The conversation is about to get louder as we approach the Olympics where there may very well be a sprinter using something other than his own legs for running. The obstacles he has had to overcome are not to be minimized, few would envy a double amputee, but sprinting is fundamentally a foot race and the athlete in question lacks natural feet. Should that mean he can not compete in this race? I think it does. There are races in the para-olympics where you compete with others in a like situation. Maybe we should also be creating a category of doping olympics so that you can gank yourself up on whatever drugs you want and see how you do in a somewhat more leveled playing field – kind of that same concept as pick on someone your own size.
The argument doesn’t change a whole lot when you start talking about cognitive enhancements. I am willing to bet that everyone reading this (and thank you by the way) has either taken a standardized test or knows someone who has. These tests work to assess certain learning and/or cognitive function in a neutral way. I know, they don’t always succeed and we do a lot to screw up the results in a lot of ways, but this is the theory.
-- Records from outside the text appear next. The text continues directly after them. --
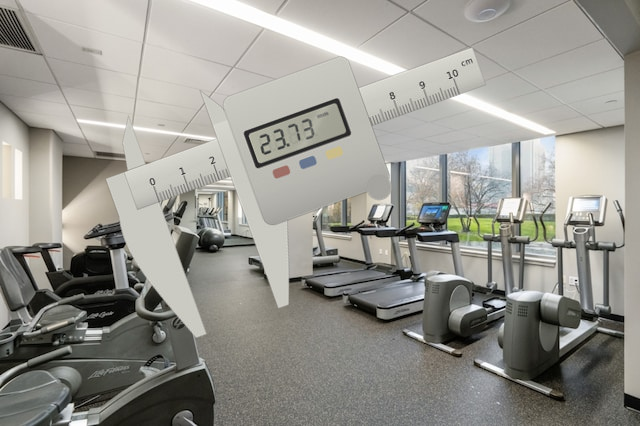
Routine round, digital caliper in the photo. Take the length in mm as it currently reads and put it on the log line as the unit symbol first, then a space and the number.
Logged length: mm 23.73
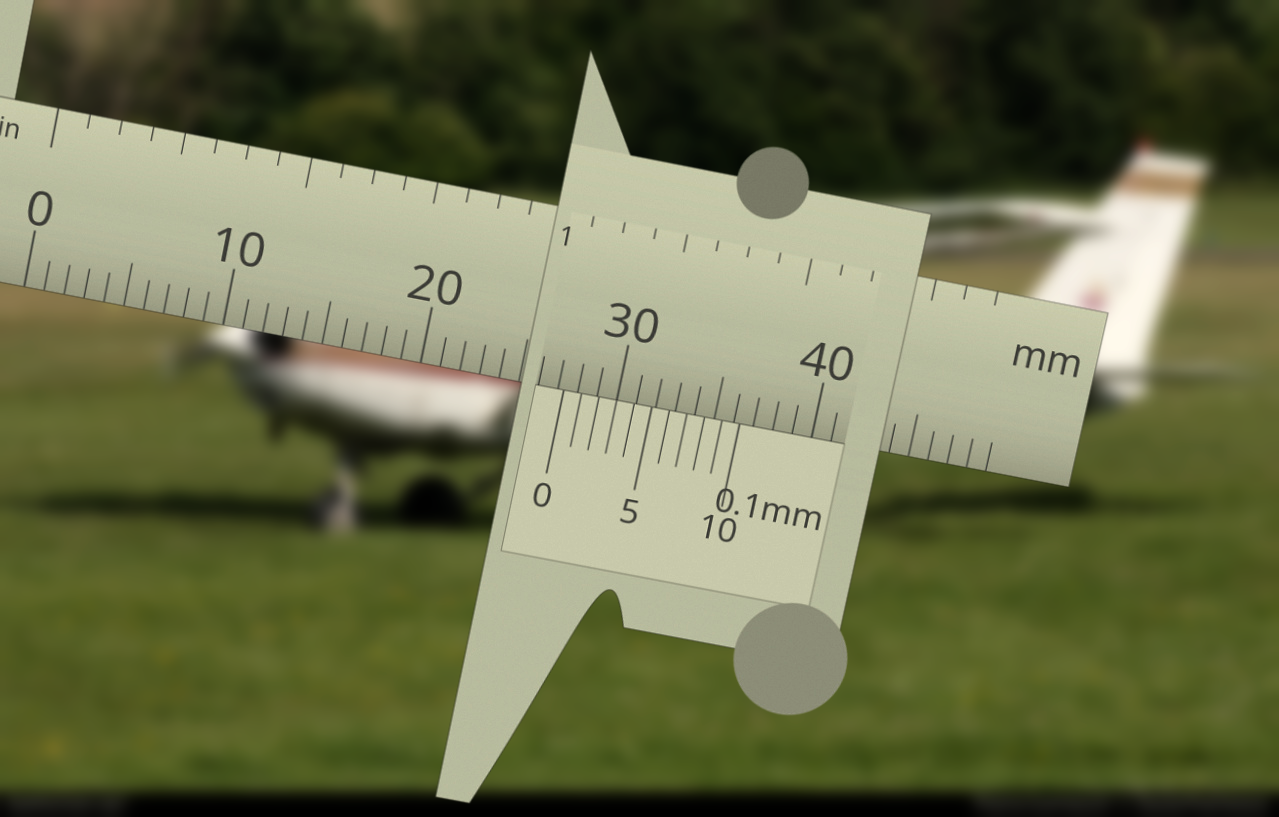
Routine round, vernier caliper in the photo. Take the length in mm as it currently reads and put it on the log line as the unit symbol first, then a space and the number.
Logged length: mm 27.3
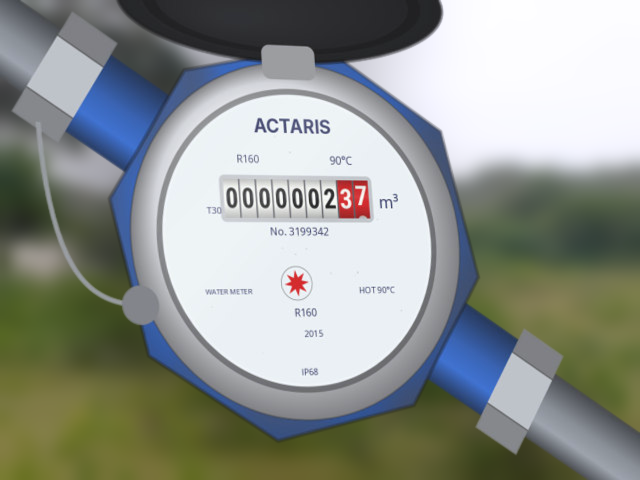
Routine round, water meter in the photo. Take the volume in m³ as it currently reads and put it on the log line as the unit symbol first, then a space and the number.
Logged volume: m³ 2.37
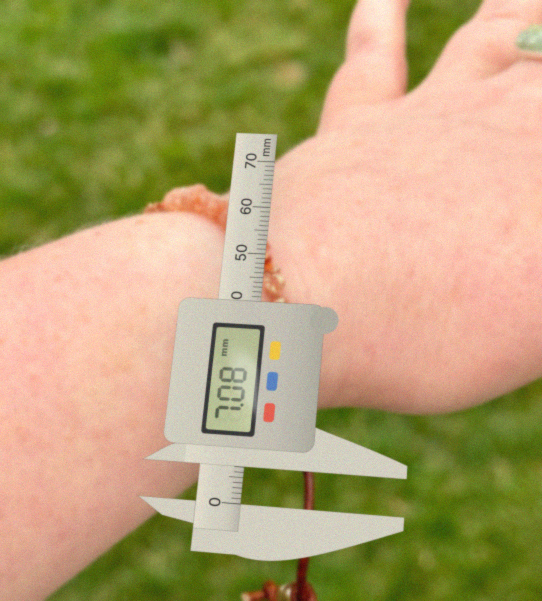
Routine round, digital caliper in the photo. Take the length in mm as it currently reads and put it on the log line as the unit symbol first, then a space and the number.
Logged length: mm 7.08
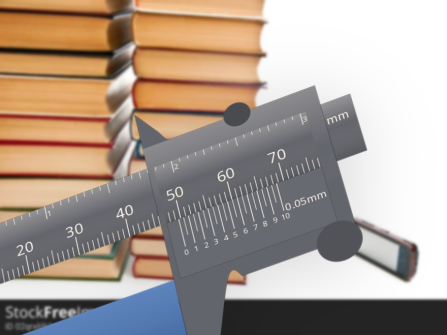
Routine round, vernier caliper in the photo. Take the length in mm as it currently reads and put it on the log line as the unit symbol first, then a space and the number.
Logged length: mm 49.6
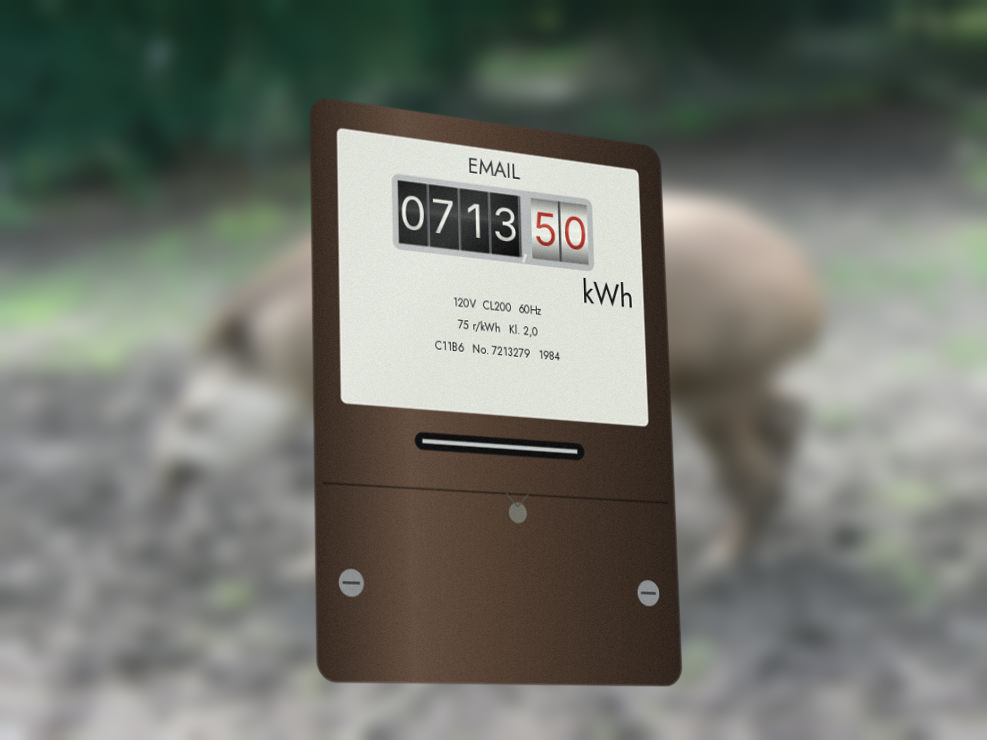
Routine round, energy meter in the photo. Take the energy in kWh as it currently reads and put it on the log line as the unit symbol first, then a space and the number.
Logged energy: kWh 713.50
And we use these tests to gauge understanding, performance, work habits, etc., a whole bunch of stuff. So what happens when Johnny really needs to get a better SAT score because he really needs to get into that top ranked school so he can get the big money job… you see where we are headed, and he happens to have a little chip implanted on the surface of his brain that fires little neurological signals to dupe his brain into continuing to concentrate right about when he would normally want a nap? Is that better or worse than the fact that he is naturally quite clever and knows how to hire someone to take the test for him? Is it different than Barry Bonds? Look, Barry still hit all those home-runs – other guys have doped and haven’t been able to do what he did. So what’s wrong with enhancing your natural ability?
Is education just a very basic form of cognitive enhancement? What about training for your sport – is it fair that some people can put in a twelve hour day training and I can barely get to the gym twice a week? Why shouldn’t I be able to go bionic-ize my body and join the pro-tennis circuit? This of course starts to descend into the ridiculous because in many ways it is. It is also one more of those grey areas that are confusing. They are so confusing that we often don’t make up our mind about what is right and what is wrong until we are pretty far down the road and it makes it hard to turn back. I often say to my eleven year old son, “think about what you are about to do and ask yourself if it is a good idea.” He frequently fails to carry out this admonition. There are a lot of things going on right now for which we should stop and ask ourselves if they are good ideas before we end up with consequences that rent the very fabric of our humanity. That sounds scary, a lot of this is scary, someday the chip in my head will tell me what to think about this, and then maybe the mirror will open and drop my little calming pill into my hand so I don’t have to worry about any of this anymore.